** Opening Text provided block **

Mosaba means 'montre sans balancier' ('watch without a balance wheel').
It has a frequency of 300 Hz.

1966Max Hetzel moves back from the USA to Switzerland. On May 1st 1966, he starts to work for the ESA at the 'Laboratoire Suisse de Recherches Horlogère' (LSRH) and at the 'Centre électronique horlogère' (CEH) to develop the Mosaba.
1967CEH shows a prototype of the Swissonic 100 at the Basle Fair. Problems with Bulova-patents block commercial production.
1968On November 11th 1968, the president of the Bulova Corporation signs a contract with ESA to agree on ESA's use of the Bulova-Accutron patents.
1969The first watches with the caliber ESA 9162 are sold.
1970On October 26th, ESA asks Dubois Dépraz SA of Le Lieu, Switzerland, to secretively develop a chronograph mechanism for the ESA 9162 (patent no. 554016 Switzerland, inventor François Berthoud). The new caliber becomes the ESA 9210.
1972At press conferences on May 11th, that take place simultaneously in Geneva, Hongkong and New York, the Swissonic 100 Chronograph, Mosaba cal. 9210 is presented. The world's first electronic chronograph with a tuning fork becomes a fait accompli. The production of the chronograph is limited to 21.000 pieces.
1976End of the production of the Mosaba.
1990At the Basle Fair of 1990 Technos Neuchâtel Switzerland represents a limited series of the 'Technos Mosaba' with movements made out of old parts of the the ESA 9162.

The term tuning fork is not very apt for the resonator used in the Mosaba. It would be more accurate to speak of a deflection resonator with two metal counterpoises or of a 'compensated' tuning fork. The basic principles are equal to the Bulova-Accutron movement.

This caliber is sold by many companies under the most particular names: 'The Tronosonic' of Beaume et Mercier (caliber 19162, 19164, 19210), the 'Certronic' of Certina (cal.29.151, 29.152 and 59-351), 'Mosaba' of Derby, the 'Eternasonic' of Eterna (cal.1550 740 and 1551 742), the 'Ultronic' and 'Titronic' of Longines (cal.6312 and 6332), the 'XL-tronic' of Movado and Zenith (cal.500 and 505), the 'Tissonic' of Tissot (cal.2010 and 2020), the 'Electronic f300 Hz' of Omega (cal.1250) in 1970, the 'Electrosonic' of Rado (cal.740 and 742) etc.

Derived calibers:

ESA 9164Day and date, the Omega 1260 is the same caliber, released in 1974.
ESA 9210Chronograph. Sold by Omega (cal. 1255), Derby, Longines (cal. 749.2), Baume & Mercier (cal. 19210) and Certina (cal. 749). Start of production took place in 1972.

The ESA 9162, 9164 and 9210 are the calibers of the 'Swissonic 100 line'.

** Closing Text provided block **
** Opening Data shown block **

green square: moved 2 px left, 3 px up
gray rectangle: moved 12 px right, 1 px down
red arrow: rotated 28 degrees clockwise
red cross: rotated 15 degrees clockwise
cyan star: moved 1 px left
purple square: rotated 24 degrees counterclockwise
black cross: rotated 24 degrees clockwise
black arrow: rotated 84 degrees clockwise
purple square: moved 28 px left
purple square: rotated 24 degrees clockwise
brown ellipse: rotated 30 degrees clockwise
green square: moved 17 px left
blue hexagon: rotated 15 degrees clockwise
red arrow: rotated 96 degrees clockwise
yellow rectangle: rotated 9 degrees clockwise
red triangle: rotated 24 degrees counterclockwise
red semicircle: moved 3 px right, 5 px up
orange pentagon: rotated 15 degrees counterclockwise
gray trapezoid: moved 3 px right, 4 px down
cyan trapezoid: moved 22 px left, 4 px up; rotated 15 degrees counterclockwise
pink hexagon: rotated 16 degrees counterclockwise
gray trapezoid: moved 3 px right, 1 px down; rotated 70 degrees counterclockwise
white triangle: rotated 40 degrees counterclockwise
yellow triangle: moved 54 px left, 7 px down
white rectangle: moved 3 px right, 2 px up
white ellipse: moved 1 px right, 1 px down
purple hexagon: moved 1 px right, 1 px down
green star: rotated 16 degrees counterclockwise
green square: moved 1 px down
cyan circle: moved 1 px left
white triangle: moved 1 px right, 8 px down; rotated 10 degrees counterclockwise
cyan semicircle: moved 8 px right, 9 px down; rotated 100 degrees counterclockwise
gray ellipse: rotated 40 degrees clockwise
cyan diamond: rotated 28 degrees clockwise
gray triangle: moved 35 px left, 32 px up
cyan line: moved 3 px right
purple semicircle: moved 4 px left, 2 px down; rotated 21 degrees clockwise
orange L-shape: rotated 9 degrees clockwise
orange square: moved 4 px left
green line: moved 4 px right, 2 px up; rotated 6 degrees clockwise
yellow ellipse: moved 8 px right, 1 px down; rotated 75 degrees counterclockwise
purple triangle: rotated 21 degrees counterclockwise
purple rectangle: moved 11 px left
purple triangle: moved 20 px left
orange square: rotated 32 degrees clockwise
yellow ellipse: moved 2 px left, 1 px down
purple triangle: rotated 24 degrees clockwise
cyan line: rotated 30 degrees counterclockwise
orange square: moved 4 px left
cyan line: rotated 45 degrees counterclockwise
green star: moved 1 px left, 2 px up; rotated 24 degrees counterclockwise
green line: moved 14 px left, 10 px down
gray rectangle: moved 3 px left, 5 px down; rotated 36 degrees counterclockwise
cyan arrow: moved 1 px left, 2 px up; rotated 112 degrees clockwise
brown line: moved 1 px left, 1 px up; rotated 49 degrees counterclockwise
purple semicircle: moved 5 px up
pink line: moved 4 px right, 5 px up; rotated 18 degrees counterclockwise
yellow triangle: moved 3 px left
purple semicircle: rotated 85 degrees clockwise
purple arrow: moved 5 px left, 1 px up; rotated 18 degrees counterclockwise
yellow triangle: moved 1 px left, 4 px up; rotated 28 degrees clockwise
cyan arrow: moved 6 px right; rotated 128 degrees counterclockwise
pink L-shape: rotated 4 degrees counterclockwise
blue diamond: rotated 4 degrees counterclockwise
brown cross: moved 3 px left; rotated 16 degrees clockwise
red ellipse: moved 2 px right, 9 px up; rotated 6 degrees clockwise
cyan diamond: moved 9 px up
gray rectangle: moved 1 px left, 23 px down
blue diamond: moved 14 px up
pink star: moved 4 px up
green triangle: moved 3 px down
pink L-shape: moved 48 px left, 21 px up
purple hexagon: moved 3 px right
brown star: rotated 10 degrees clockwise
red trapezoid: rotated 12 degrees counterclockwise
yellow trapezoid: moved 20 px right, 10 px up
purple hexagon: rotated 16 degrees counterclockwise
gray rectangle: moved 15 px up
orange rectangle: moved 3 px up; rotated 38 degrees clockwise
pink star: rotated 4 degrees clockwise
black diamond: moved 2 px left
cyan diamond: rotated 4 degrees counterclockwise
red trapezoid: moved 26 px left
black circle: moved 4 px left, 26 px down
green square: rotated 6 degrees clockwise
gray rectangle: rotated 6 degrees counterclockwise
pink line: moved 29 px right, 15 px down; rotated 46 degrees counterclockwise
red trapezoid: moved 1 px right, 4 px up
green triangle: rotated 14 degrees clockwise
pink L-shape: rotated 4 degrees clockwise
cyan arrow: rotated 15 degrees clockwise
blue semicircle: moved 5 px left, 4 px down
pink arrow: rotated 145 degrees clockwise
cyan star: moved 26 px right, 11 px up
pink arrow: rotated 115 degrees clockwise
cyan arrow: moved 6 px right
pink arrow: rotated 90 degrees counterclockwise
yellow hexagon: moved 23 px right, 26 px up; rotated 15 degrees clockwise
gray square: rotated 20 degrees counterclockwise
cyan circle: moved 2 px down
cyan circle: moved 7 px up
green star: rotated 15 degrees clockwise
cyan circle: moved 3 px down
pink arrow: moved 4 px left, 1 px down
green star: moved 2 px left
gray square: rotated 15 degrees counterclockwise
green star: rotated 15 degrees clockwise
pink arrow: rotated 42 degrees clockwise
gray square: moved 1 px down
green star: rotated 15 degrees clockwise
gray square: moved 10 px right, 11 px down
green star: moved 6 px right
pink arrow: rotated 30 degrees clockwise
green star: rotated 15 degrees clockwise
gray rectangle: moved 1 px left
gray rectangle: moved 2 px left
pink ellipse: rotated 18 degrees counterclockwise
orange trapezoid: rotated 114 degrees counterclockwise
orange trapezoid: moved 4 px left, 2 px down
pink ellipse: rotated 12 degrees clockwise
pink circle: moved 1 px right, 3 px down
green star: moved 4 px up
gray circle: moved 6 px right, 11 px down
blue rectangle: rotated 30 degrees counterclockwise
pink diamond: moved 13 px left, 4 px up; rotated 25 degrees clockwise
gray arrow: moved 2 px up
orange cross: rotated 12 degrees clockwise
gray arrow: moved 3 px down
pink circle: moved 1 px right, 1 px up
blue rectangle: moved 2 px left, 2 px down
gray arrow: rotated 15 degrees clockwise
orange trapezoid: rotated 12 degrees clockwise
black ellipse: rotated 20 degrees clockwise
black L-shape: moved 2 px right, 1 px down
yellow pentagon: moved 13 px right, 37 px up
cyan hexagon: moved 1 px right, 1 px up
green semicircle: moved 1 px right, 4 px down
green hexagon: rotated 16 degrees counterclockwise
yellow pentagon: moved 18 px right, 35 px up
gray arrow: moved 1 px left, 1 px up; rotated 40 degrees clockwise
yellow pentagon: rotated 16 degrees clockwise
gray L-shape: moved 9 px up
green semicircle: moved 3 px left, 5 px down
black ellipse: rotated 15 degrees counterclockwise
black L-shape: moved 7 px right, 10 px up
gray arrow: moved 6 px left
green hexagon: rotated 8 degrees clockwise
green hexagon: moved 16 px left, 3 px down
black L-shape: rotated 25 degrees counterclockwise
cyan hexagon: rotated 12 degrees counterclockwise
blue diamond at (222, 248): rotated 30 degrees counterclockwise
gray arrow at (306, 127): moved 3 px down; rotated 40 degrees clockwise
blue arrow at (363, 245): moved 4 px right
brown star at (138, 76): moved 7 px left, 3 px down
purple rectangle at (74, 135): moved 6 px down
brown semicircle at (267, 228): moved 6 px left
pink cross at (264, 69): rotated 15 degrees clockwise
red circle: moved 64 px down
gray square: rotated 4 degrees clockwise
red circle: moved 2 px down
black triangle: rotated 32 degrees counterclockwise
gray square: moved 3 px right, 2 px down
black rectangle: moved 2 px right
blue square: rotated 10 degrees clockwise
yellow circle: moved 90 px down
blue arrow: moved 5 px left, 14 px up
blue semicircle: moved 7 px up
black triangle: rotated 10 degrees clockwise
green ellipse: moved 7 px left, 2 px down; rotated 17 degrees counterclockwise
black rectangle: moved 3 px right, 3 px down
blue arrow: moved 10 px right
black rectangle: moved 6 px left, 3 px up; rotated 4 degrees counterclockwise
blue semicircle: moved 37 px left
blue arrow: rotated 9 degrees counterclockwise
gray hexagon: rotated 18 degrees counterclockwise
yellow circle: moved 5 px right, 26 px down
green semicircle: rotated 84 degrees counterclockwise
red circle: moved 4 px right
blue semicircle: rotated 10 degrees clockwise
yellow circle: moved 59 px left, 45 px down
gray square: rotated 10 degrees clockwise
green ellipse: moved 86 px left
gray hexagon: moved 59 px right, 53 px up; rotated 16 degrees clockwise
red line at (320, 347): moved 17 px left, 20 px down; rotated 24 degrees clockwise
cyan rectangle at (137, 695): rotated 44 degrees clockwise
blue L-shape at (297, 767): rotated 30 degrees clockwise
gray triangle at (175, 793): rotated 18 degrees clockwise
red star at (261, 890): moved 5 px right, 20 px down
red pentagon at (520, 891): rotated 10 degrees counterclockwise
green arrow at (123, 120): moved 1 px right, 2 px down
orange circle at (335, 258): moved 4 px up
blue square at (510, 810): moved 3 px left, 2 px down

** Closing Data shown block **

→ **What you are asked to do**: In the text about the Mosaba watch, what did ESA ask Dubois Dépraz SA to develop in secret?

→ **Answer for this exercise**: A chronograph mechanism for the ESA 9162.